Data to examine =
──────────

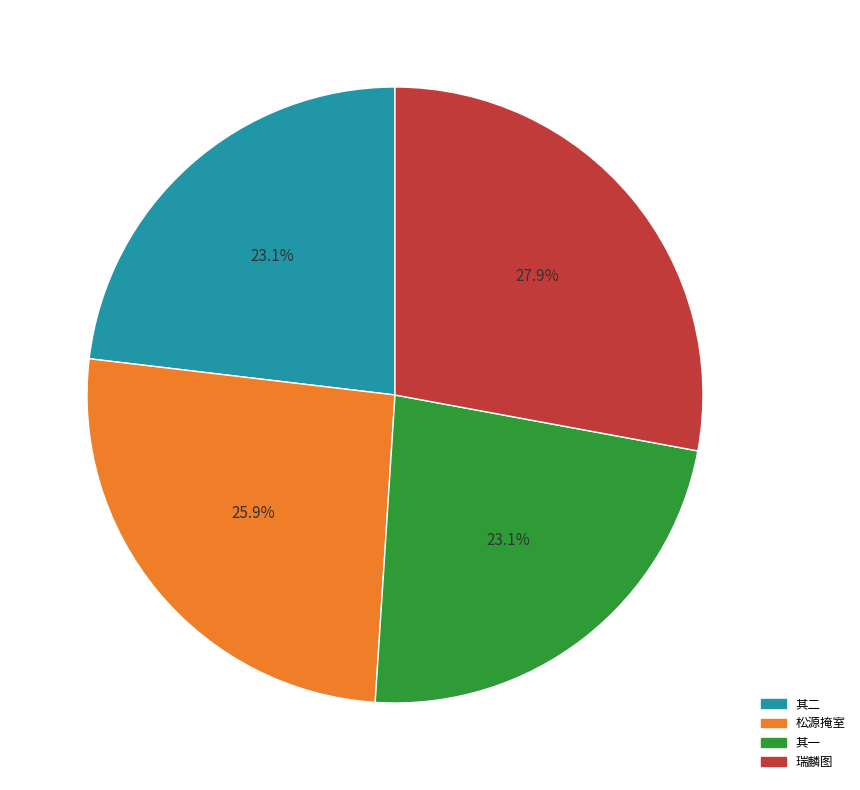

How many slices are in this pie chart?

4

──────────

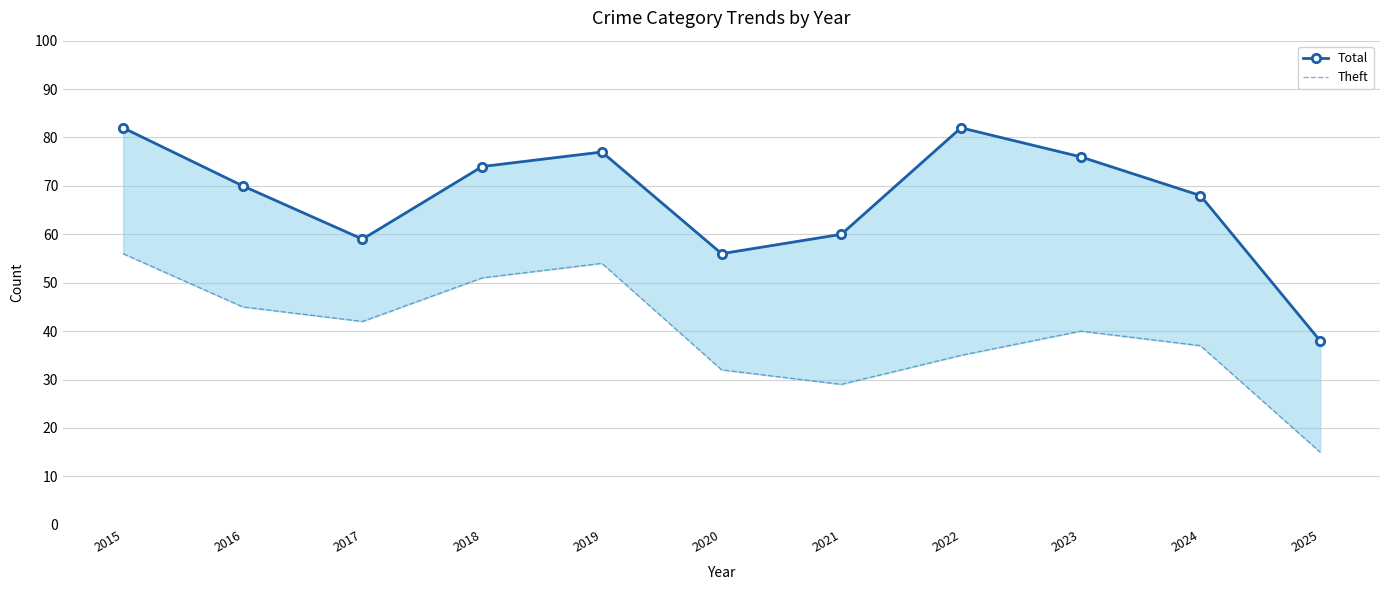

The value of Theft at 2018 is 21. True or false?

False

──────────

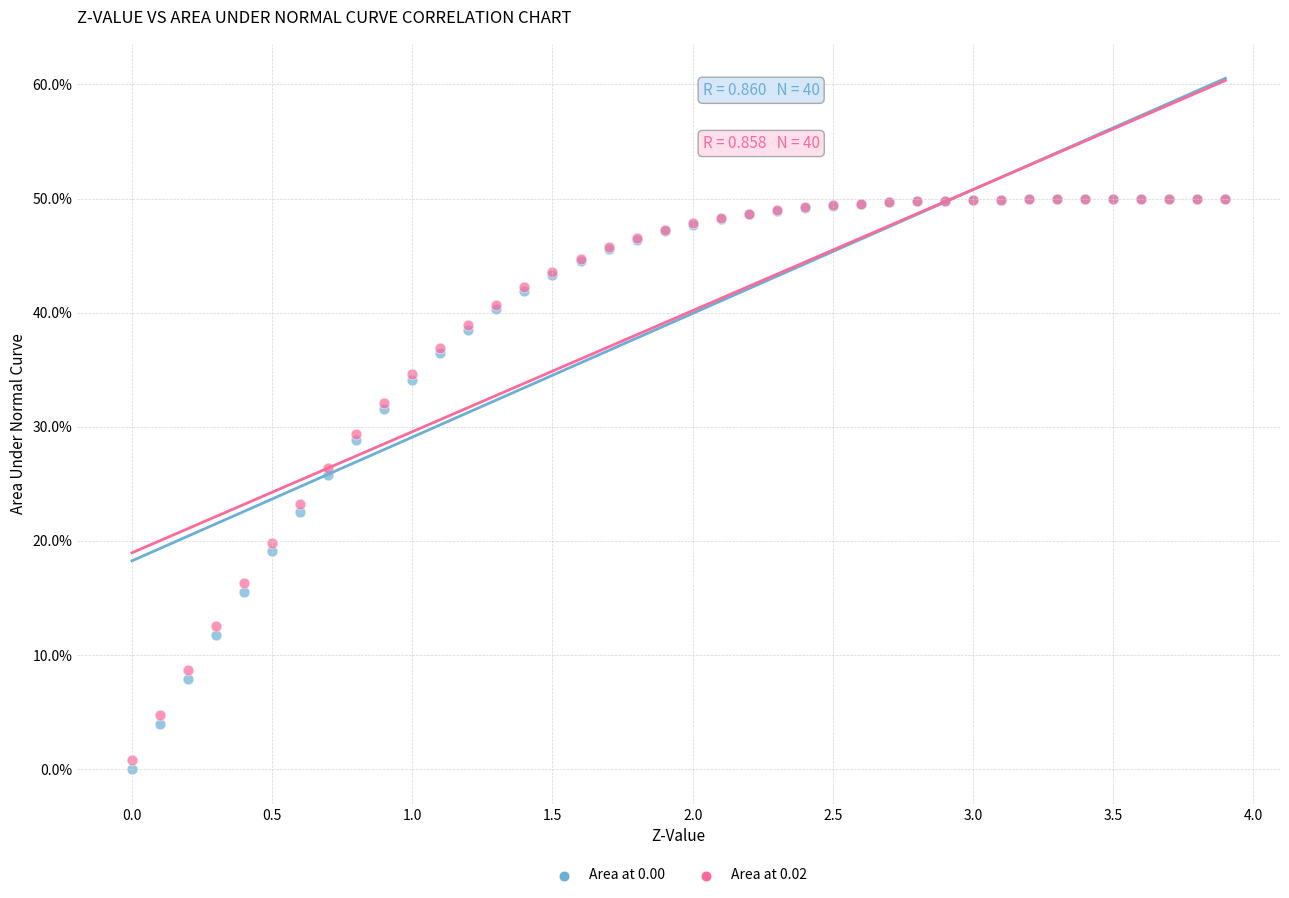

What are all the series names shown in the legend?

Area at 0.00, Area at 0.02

──────────

Written task = Return the material word for word, beginning at the line that contains "What are all" and stopping after the line that contains "Area at 0.00, Area at 0.02". Include both of these lines.

Your solution =
What are all the series names shown in the legend?

Area at 0.00, Area at 0.02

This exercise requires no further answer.